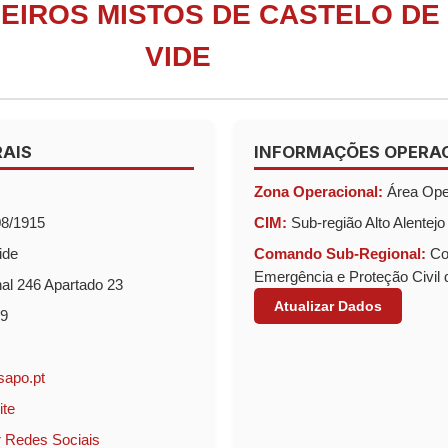
EIROS MISTOS DE CASTELO DE
VIDE
AIS
INFORMAÇÕES OPERA
Zona Operacional:
Área Oper
8/1915
CIM:
Sub-região Alto Alentejo
ide
Comando Sub-Regional:
Co
Emergência e Proteção Civil d
al 246 Apartado 23
Atualizar Dados
9
sapo.pt
ite
 Redes Sociais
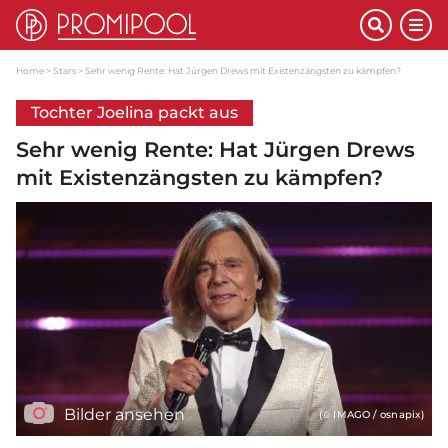
Home
Stars
Sehr wenig Rente: Hat Jürgen Drews mit Existenzängsten zu kämpfen?
Tochter Joelina packt aus
Sehr wenig Rente: Hat Jürgen Drews
mit Existenzängsten zu kämpfen?
Bilder ansehen
(© IMAGO / osnapix)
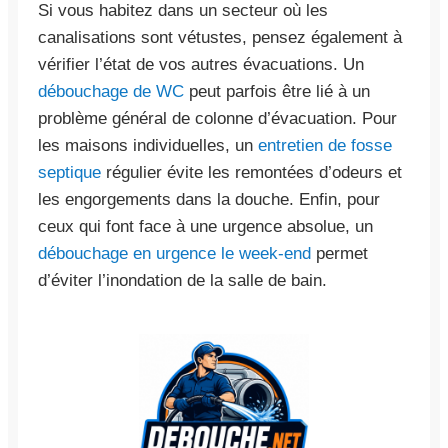
Si vous habitez dans un secteur où les
canalisations sont vétustes, pensez également à
vérifier l’état de vos autres évacuations. Un
débouchage de WC
peut parfois être lié à un
problème général de colonne d’évacuation. Pour
les maisons individuelles, un
entretien de fosse
septique
régulier évite les remontées d’odeurs et
les engorgements dans la douche. Enfin, pour
ceux qui font face à une urgence absolue, un
débouchage en urgence le week-end
permet
d’éviter l’inondation de la salle de bain.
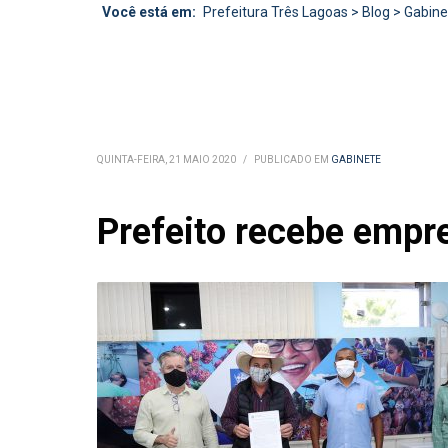
Você está em:
Prefeitura Três Lagoas
>
Blog
>
Gabine
QUINTA-FEIRA, 21 MAIO 2020
/
PUBLICADO EM
GABINETE
Prefeito recebe empr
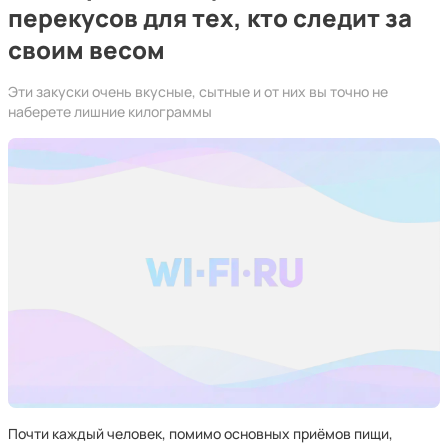
перекусов для тех, кто следит за
своим весом
Эти закуски очень вкусные, сытные и от них вы точно не
наберете лишние килограммы
Почти каждый человек, помимо основных приёмов пищи,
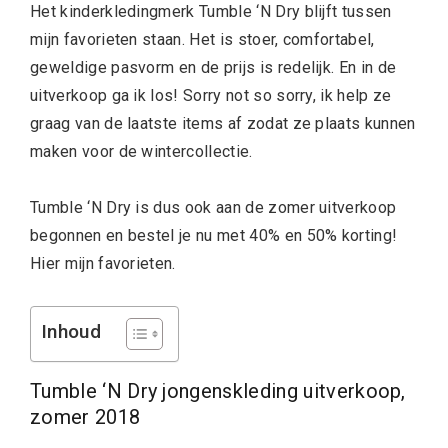
Het kinderkledingmerk Tumble ‘N Dry blijft tussen
mijn favorieten staan. Het is stoer, comfortabel,
geweldige pasvorm en de prijs is redelijk. En in de
uitverkoop ga ik los! Sorry not so sorry, ik help ze
graag van de laatste items af zodat ze plaats kunnen
maken voor de wintercollectie.
Tumble ‘N Dry is dus ook aan de zomer uitverkoop
begonnen en bestel je nu met 40% en 50% korting!
Hier mijn favorieten.
Inhoud
Tumble ‘N Dry jongenskleding uitverkoop,
zomer 2018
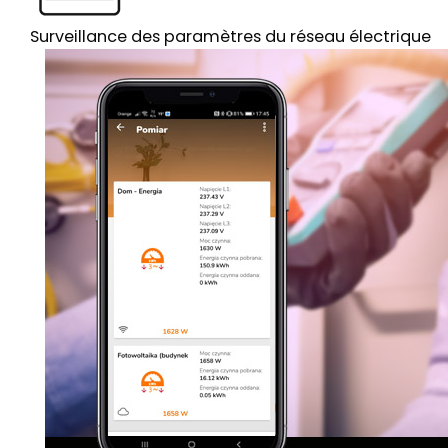
Surveillance des paramètres du réseau électrique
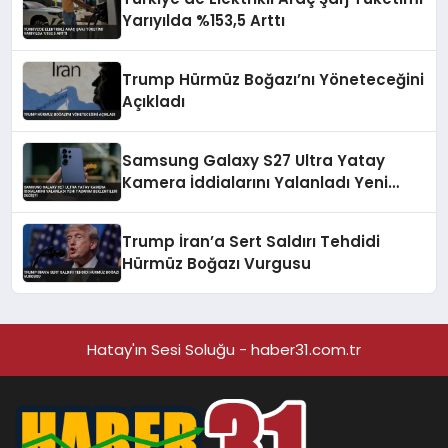
Yarıyılda %153,5 Arttı
Trump Hürmüz Boğazı’nı Yöneteceğini
Açıkladı
Samsung Galaxy S27 Ultra Yatay
Kamera İddialarını Yalanladı Yeni
Tasarım Beklentileri Değişti
Trump İran’a Sert Saldırı Tehdidi
Hürmüz Boğazı Vurgusu
Hatay'ın Sesi Soluğu - haber31.com.tr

WORK TO BE COMPLETED:
Go through the records above and copy every line holding the word "Sehr".

WRITTEN RESPONSE:
Sehr wenig Rente: Hat Jürgen Drews mit Existenzängsten zu kämpfen?
Sehr wenig Rente: Hat Jürgen Drews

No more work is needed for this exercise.